SELECTED PASSAGE:
============================================================

In short, although designers of the Internet cleverly split the network layer (IP) from transport layer (TCP/UDP) to allow different transports for users with different QoS requirements, in reality — propelled by actions of multitude of a-bit-less-clever developers — the Internet stack have gradually fossilised, until, by now, there is no realistic chance of any new L4 protocol gaining considerable traction.

The process of fossilisation of the Internet stack seems to proceed even further. Gradually, HTTP traffic is becoming dominant (consider, for example, moving from traditional SMTP-based emailing to gmail) and at some point it can possibly turn any non-HTTP protocol into persona non grata in the Internet world.

Even further: With advance of WebSockets we now have a full-blown transport protocol, an equivalent to TCP, on top of HTTP!

And it's unlikely that that will be the end of the story.

============================================================

GIVEN MATERIAL:
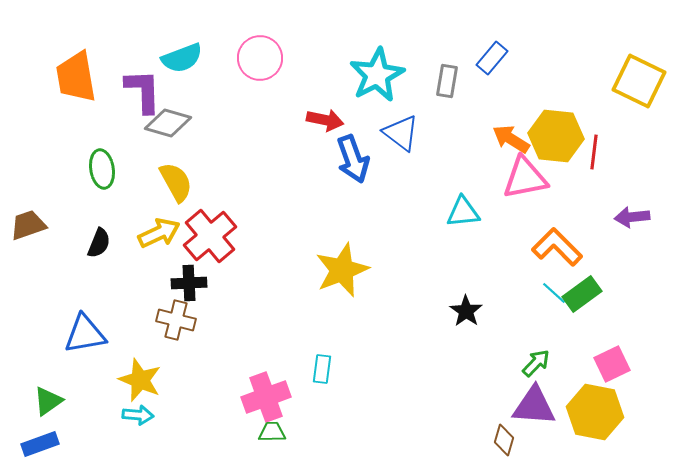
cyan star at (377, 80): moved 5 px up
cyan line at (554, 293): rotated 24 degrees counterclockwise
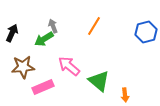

============================================================

REQUESTS:
(1) According to the passage on Internet stack fossilization, what example shows HTTP traffic becoming dominant?
(2) Extend the passage on Internet stack fossilization with a paragraph that picks up after its final sentence.
Nothing here requires the listing.

RESULTS:
(1) The move from traditional SMTP-based emailing to gmail.

(2)
So, while re-implementing TCP functionality on top of TCP may seem like a silly engineering solution when you look at it with narrow mindset, once you accept that Internet stack is formed by layers of gradually fossilising protocols, it may actually be the correct solution, one that takes political reality into consideration as well as technical details.

And hopefully, at some point, when everbody have already migrated to some future TCP-on-top-of-TCP-on-top-of-TCP-on-top-of-TCP-on-top-of-TCP protocol, we can create a shotcut and get rid of those good-for-nothing intermediate layers.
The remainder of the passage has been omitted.